Tasks >>
1) In the travel piece about Kilkenny below, how long is the train ride from Dublin to Kilkenny?
2) For each statement, say whether it agrees with the travel piece about Kilkenny below, answering yes or no and quoting the words of the piece that decide it: (a) Kilkenny Castle was built around 1195. (b) The Left Bank Pub occupies a former Bank of Ireland branch. (c) St. Canice's Cathedral and its Round Tower are reached by an elevator.
3) Copy the part of the travel piece about Kilkenny below from "At the vast, three-story" to "Guinness straight up.".

On a sunny Friday in April, the sleepy city of Kilkenny, Ireland, began to wake up. Chattering students filled the sidewalks, book bags slung across school uniforms, many of the boys carrying the short, hockeylike sticks used in hurling.
Locals hurried through Butter Slip, a narrow passage between two streets where butter vendors set up stalls in medieval times. And shoppers ducked into the small stores that share a main street with a 17th-century merchant's house and an 18th-century town hall that served as a customhouse.
This bustle was different from the quietude a few days before. I was at the midpoint of a two-week tour of the country with rotating companions, looking for somewhere to settle for a few days not too far from Dublin, where I'd need to return. I felt a pull toward Kilkenny after reading that it had a medieval castle and a contemporary design center.
Everything there, it seemed, had two sides.
The city was subdued when I walked the half-mile from the station to my hotel. Rows of quaint storefronts set a pretty scene, but many of the shops were closed. I passed a few people at most.
I settled in at a table in the Ground Floor Cafe on High Street and studied its traditional menu of toasted sandwiches and brown baps (sandwiches on rolls), along with my maps and literature.
A 1½-hour train ride south of Dublin, Kilkenny - pop. 27,000 - blends old and new with a thriving arts culture woven through it. The exit from Kilkenny Castle, built around 1195, leads to the Kilkenny Design Center, which is filled with modern crafts and traditional patterned pillows, hand-knit hats and Irish linens. A cavernous pub in a former bank building sits half a block from a tiny tavern in Ireland's oldest surviving townhouse. A 17th-century merchant's house is a stone's throw from a present-day knickknack shop.
That evening at an Italian restaurant, my Irish waitress, married to the Italian chef, lit up when she learned I was in town on my own. She, too, likes solitude sometimes, she said. "It gives me time to breathe."
At the vast, three-story Left Bank Pub, a former Bank of Ireland branch, every window glowed as if backlit by a roaring fire. I had the bartender to myself.
"Would you be horrified if I ordered a half pint of Guinness with blackcurrant?" I asked. In Dublin, I'd overheard an American couple ordering it and was curious.
"It's usually tourists," he said.
During my junior year in England, I'd learned to drink a shandy - beer sweetened with lemon-lime soda. I wanted to compare it to a mix of Guinness and sweet, blackcurrant syrup. A sip persuaded me to just drink a draft Guinness straight up.
Down the impossibly picturesque High Street - dubbed the "Medieval Mile" - many of the brightly colored pubs and shops sported black-and-amber flags, scarves and other paraphernalia of the Kilkenny Cats, County Kilkenny's highly successful hurling team.
High on a hill in the Irishtown neighborhood loomed the 13th-century St. Canice's Cathedral and its Round Tower, which closely resembles a smokestack. They can be reached via a steep stone staircase. Trying to find the way in, I walked along the cathedral's side and back. The only signs of life were an old gentleman strolling and a cat sunning.

Data excerpts >>
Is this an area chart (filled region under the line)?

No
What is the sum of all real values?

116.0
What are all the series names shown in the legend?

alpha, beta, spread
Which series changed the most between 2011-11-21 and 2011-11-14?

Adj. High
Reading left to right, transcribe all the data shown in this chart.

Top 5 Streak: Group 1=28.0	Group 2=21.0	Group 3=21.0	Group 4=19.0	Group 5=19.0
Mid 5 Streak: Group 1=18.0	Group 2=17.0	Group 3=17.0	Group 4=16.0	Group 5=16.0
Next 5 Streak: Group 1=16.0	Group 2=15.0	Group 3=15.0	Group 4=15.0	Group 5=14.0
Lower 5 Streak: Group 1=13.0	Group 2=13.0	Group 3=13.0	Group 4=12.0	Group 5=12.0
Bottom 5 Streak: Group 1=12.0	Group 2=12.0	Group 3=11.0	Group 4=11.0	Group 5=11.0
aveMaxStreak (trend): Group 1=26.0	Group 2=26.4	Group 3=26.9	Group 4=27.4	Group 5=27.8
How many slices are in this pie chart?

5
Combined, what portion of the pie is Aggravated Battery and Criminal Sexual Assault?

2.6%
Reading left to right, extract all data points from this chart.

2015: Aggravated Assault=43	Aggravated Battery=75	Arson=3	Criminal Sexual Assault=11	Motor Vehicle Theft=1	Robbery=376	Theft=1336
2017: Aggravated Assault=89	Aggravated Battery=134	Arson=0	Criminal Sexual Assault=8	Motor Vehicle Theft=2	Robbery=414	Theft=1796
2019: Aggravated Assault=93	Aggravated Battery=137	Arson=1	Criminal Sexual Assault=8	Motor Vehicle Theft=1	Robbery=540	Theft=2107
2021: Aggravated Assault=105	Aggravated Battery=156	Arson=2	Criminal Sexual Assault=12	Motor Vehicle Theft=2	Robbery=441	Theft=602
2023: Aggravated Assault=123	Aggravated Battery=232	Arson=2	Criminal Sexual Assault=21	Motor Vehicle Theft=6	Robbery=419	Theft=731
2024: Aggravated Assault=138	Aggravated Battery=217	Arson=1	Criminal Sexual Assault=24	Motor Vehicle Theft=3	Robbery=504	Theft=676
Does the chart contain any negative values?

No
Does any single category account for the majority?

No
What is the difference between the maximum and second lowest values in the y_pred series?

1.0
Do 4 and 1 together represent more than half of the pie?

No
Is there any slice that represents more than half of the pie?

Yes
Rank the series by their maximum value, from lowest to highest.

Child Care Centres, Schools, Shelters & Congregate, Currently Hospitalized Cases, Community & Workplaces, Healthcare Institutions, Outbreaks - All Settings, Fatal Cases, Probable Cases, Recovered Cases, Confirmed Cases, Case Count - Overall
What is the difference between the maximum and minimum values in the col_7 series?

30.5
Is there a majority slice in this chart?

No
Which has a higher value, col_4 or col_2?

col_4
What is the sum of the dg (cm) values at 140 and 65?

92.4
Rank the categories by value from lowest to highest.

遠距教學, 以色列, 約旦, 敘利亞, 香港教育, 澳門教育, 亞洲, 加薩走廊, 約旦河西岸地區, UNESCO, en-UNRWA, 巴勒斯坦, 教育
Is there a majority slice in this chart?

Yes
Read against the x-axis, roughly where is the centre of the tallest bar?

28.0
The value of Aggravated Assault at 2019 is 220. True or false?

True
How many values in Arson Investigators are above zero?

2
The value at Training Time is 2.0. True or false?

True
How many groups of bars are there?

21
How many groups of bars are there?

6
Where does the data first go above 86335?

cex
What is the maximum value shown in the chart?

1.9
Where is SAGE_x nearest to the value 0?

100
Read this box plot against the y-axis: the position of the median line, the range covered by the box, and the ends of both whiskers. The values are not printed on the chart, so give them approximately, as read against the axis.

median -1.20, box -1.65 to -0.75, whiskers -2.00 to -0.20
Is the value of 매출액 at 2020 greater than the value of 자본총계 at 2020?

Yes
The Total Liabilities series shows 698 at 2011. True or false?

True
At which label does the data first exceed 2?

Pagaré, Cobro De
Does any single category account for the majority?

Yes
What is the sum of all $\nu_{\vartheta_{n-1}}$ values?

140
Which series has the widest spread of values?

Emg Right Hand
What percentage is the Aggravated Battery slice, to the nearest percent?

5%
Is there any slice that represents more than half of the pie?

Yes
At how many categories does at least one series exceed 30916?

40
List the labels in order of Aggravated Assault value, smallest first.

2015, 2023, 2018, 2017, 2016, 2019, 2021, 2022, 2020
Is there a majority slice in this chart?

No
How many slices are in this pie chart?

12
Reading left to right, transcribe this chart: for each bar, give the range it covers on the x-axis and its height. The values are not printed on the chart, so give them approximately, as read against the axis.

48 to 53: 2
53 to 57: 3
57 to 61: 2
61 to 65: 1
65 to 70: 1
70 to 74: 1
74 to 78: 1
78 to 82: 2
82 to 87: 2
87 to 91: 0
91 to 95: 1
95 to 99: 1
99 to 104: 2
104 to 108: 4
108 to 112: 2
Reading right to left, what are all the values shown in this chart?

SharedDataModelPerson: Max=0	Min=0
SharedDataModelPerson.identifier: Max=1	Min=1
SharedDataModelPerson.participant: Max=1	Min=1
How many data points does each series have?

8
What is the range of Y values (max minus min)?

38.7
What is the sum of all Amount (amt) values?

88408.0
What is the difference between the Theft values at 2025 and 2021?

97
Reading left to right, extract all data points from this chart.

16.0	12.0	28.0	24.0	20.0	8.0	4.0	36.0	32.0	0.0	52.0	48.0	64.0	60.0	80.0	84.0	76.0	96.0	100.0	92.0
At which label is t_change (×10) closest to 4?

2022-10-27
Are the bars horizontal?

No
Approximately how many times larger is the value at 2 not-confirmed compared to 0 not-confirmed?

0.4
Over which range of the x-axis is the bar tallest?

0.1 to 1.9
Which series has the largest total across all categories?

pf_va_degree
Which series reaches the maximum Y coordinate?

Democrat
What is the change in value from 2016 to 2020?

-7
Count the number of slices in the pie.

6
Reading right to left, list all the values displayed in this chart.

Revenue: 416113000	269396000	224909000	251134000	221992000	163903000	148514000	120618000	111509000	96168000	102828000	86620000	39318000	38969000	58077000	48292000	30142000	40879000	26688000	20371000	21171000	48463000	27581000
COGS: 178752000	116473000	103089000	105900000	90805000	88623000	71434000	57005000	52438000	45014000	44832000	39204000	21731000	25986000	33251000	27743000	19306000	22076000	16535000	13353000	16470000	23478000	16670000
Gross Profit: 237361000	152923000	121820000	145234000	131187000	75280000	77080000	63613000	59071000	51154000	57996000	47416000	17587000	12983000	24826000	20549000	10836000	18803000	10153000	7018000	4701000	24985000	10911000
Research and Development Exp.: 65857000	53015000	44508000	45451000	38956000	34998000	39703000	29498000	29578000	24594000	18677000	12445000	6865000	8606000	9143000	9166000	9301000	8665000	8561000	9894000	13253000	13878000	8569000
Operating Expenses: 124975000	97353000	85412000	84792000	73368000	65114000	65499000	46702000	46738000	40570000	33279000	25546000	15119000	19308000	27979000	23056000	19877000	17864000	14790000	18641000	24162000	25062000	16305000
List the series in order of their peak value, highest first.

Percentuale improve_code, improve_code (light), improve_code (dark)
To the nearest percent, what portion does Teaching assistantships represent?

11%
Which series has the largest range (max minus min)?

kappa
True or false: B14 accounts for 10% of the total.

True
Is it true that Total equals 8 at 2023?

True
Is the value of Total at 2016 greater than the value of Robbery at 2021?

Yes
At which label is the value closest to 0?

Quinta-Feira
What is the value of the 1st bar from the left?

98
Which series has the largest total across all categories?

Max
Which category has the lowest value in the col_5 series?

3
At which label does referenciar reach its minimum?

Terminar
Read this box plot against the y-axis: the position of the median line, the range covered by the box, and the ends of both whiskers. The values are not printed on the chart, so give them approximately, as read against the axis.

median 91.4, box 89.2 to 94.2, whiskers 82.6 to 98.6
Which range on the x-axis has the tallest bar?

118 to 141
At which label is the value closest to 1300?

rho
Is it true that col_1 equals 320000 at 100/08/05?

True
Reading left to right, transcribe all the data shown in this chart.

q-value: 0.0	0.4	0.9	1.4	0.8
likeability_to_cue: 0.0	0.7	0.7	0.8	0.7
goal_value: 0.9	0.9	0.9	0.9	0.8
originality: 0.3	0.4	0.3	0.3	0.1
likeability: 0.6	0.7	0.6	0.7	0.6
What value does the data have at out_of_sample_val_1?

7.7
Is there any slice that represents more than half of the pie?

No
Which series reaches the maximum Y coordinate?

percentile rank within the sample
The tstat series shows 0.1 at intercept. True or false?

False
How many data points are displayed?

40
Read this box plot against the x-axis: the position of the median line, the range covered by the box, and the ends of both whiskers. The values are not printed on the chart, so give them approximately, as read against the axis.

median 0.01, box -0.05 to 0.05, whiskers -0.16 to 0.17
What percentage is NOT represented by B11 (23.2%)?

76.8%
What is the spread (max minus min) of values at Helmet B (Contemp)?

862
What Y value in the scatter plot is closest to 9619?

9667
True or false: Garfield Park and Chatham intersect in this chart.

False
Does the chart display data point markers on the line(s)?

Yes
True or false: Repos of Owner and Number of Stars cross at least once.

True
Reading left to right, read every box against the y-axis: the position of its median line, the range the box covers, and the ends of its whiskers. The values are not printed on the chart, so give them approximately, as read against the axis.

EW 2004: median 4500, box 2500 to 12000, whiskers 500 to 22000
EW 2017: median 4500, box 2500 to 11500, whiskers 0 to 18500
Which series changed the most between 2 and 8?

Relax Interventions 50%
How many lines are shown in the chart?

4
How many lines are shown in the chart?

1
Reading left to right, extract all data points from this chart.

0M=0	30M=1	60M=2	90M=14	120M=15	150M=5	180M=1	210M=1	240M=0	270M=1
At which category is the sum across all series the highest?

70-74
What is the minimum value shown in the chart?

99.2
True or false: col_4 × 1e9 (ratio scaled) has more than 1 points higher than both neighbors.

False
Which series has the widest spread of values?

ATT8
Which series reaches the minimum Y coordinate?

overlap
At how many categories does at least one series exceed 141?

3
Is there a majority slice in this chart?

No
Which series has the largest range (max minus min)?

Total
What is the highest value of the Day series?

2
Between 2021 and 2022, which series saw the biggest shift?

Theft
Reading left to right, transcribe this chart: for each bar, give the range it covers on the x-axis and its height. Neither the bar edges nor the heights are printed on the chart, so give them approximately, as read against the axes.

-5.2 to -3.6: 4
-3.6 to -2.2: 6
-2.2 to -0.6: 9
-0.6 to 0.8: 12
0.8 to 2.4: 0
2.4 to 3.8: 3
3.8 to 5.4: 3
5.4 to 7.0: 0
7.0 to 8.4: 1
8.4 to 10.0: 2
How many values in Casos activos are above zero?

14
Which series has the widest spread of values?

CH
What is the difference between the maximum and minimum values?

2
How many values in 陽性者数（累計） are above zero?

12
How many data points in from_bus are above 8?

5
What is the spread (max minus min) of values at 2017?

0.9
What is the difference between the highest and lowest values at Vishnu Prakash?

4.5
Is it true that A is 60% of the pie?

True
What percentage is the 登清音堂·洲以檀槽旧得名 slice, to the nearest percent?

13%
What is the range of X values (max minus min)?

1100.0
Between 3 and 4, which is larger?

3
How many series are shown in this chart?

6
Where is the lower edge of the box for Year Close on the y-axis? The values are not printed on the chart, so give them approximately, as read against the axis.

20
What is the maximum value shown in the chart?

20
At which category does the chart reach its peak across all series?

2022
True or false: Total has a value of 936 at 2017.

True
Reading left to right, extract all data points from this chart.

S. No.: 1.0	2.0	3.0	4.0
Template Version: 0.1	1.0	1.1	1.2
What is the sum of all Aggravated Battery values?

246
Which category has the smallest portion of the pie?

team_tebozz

Set of answers >>
1) About 1½ hours.

2)
(a) Yes: "Kilkenny Castle, built around 1195"
(b) Yes: "the vast, three-story Left Bank Pub, a former Bank of Ireland branch"
(c) No: "They can be reached via a steep stone staircase."

3)
At the vast, three-story Left Bank Pub, a former Bank of Ireland branch, every window glowed as if backlit by a roaring fire. I had the bartender to myself.
"Would you be horrified if I ordered a half pint of Guinness with blackcurrant?" I asked. In Dublin, I'd overheard an American couple ordering it and was curious.
"It's usually tourists," he said.
During my junior year in England, I'd learned to drink a shandy - beer sweetened with lemon-lime soda. I wanted to compare it to a mix of Guinness and sweet, blackcurrant syrup. A sip persuaded me to just drink a draft Guinness straight up.